───── Excerpted text

Using Amazon RedShift with the AWS .NET API Part 10: RedShift in Big Data

Introduction

In the previous post we discussed how to calculate the more complex parts of the aggregation script: the median and nth percentile if the URL response time.

This post will take up the Big Data thread where we left off at the end of the series on Amazon S3. We’ll also refer to what we built [at the end of the series on Elastic MapReduce]. That post took up how to run an aggregation job via the AWS .NET SDK on an available EMR cluster. Therefore the pre-requisite of following the code examples in this post is familiarity with what we discussed in those topics.

In this post our goal is to show an alternative to EMR. We’ll also see how to import the raw data source from S3 into RedShift.

──────────

Problem statement -> List every Amazon Web Services storage, database or data-processing service named in the post on RedShift and big data.

───── Record set

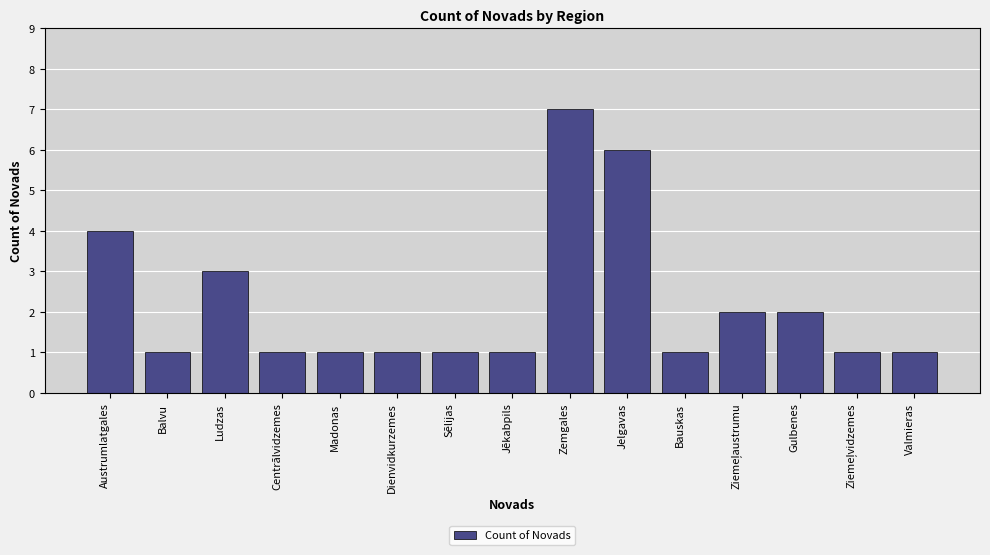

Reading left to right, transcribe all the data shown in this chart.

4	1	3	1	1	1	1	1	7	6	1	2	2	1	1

──────────
───── Record set

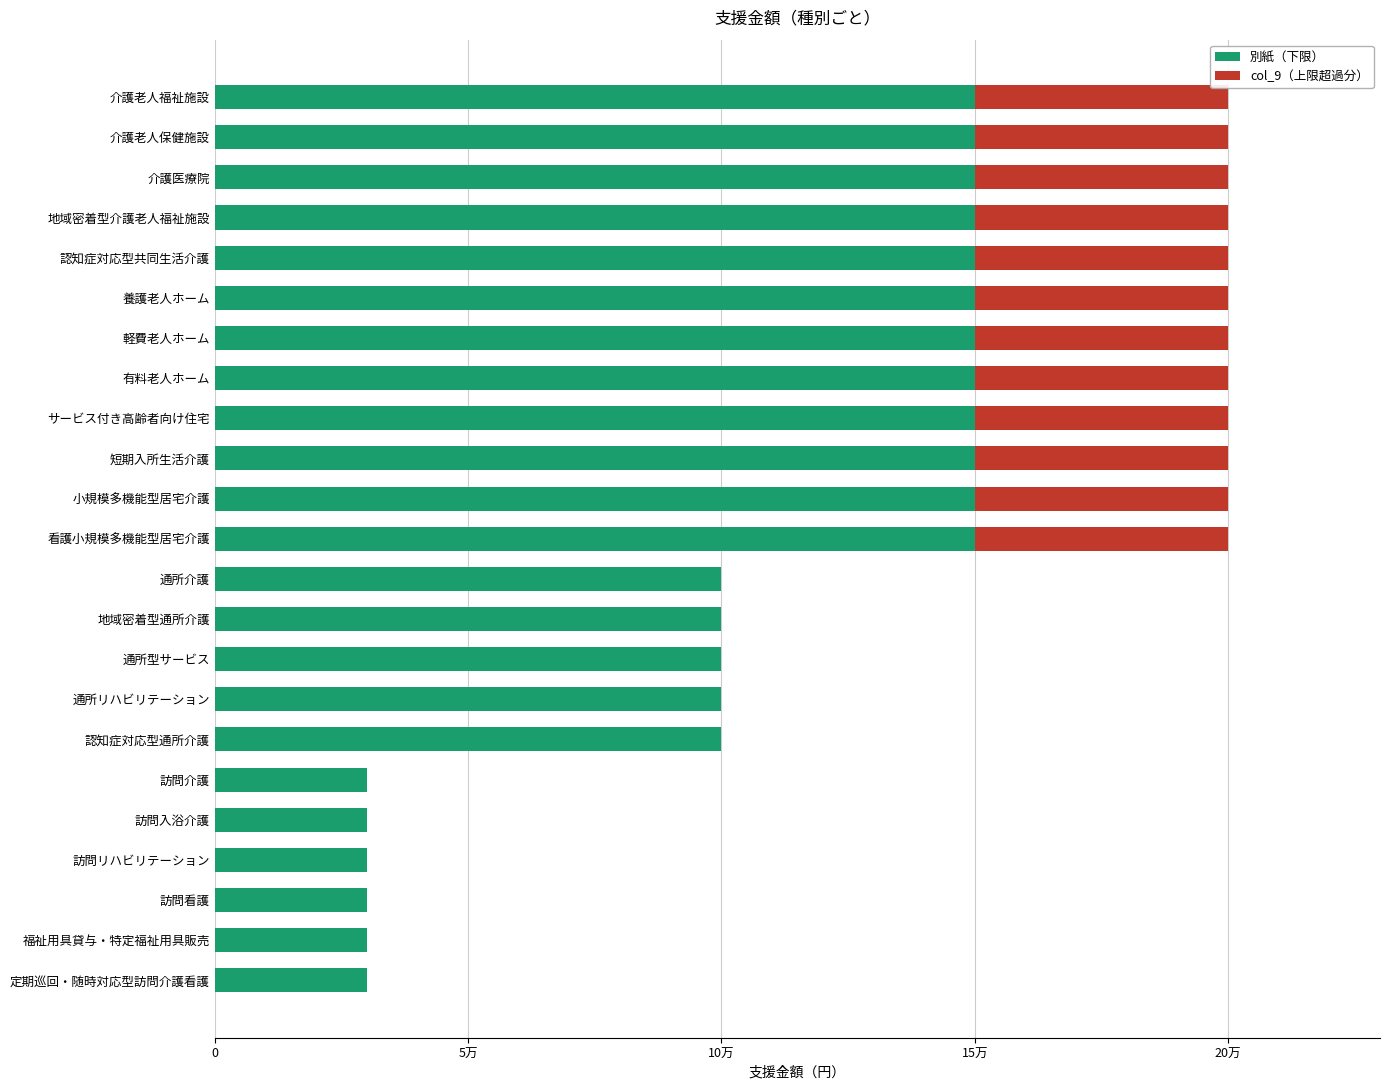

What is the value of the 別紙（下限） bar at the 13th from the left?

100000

──────────

Exercise response -> Amazon RedShift, Amazon S3, Elastic MapReduce (EMR)